I do not think your issue (Chugging) is related to your RAM?
Does this happen with ALL your game or just a certain few?
Can I get a screenshot of the Task Manager's Performance Tab?
Bill


----------



## duponttc24 (Nov 23, 2008)

the previous attachment also has the processes tab of the task manager. Thanks


----------



## duponttc24 (Nov 23, 2008)

Forgot to say that by chugging I mean a super low fps and I don't really play a lot of games on pc this is occuring on Warhammer online though. Thanks.


----------



## Wrench97 (May 10, 2008)

Try doing this > http://www.techsupportforum.com/content/Software/Articles/151.html


----------



## duponttc24 (Nov 23, 2008)

I am at work now I will do this when I get home in a couple hours thanks


----------



## duponttc24 (Nov 23, 2008)

Here is my task manager processes tab with nothing else being used.


----------



## BCCOMP (Jul 9, 2007)

I see nothing going on here. You have more than enough Ram if need be.

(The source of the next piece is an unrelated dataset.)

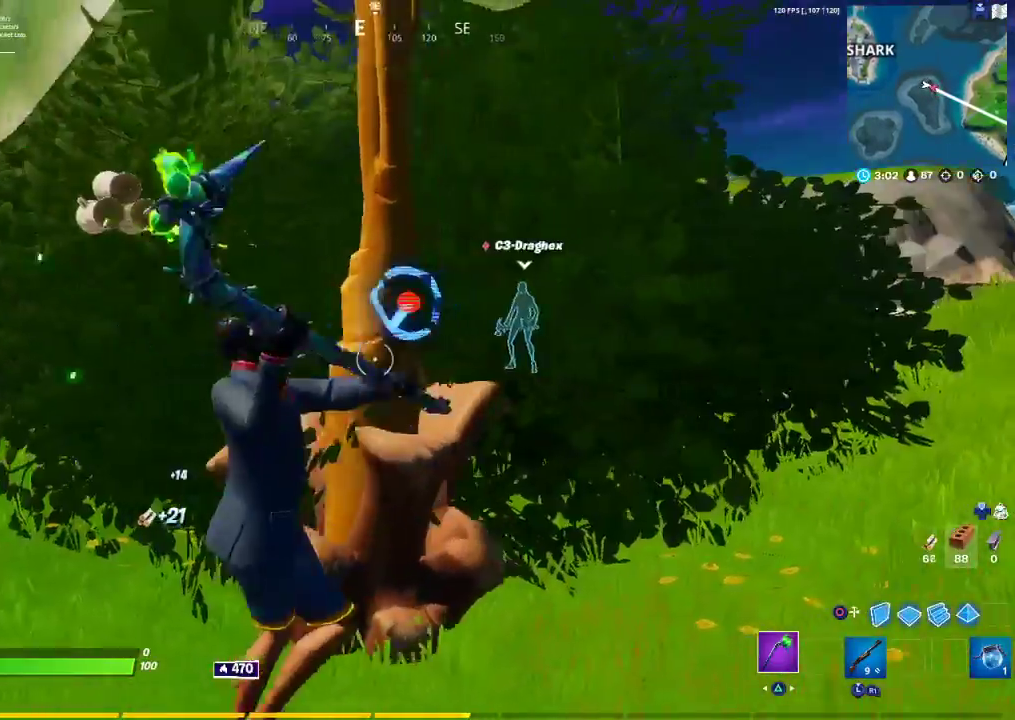
{"buttons": ["R2"], "left_stick": "center", "right_stick": "center", "events": [[167, "right_stick", "up-right"], [250, "right_stick", "left"], [417, "right_stick", "center"], [433, "left_stick", "center"]]}
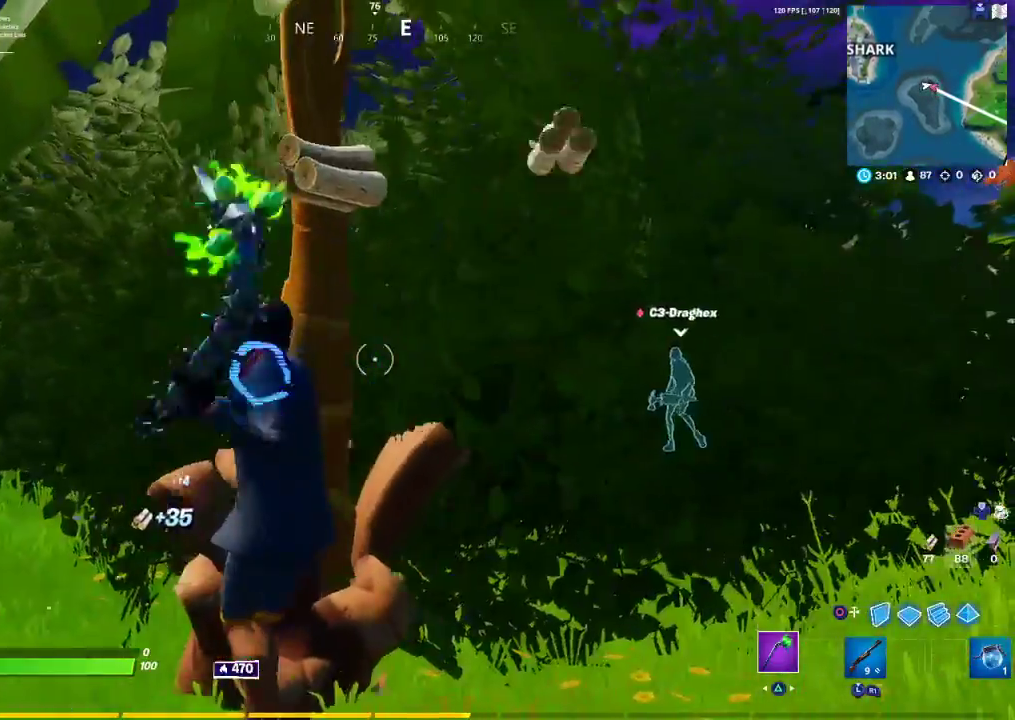
{"buttons": ["R2"], "left_stick": "right", "right_stick": "center", "events": [[100, "right_stick", "left"], [217, "left_stick", "right"], [333, "right_stick", "center"]]}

Windows is using what it needs.
Now I know your issue is not Ram related.
Are the games you are playing compatiple with your graphics card?
Does this happen with ALL your game or just a certain few?
Does this happen ONLY when you are playing games?
Are you on-line Wirelessly or Hardwired?
Bill


----------



## duponttc24 (Nov 23, 2008)

Yeah it is prob my vid card thanks for you help


----------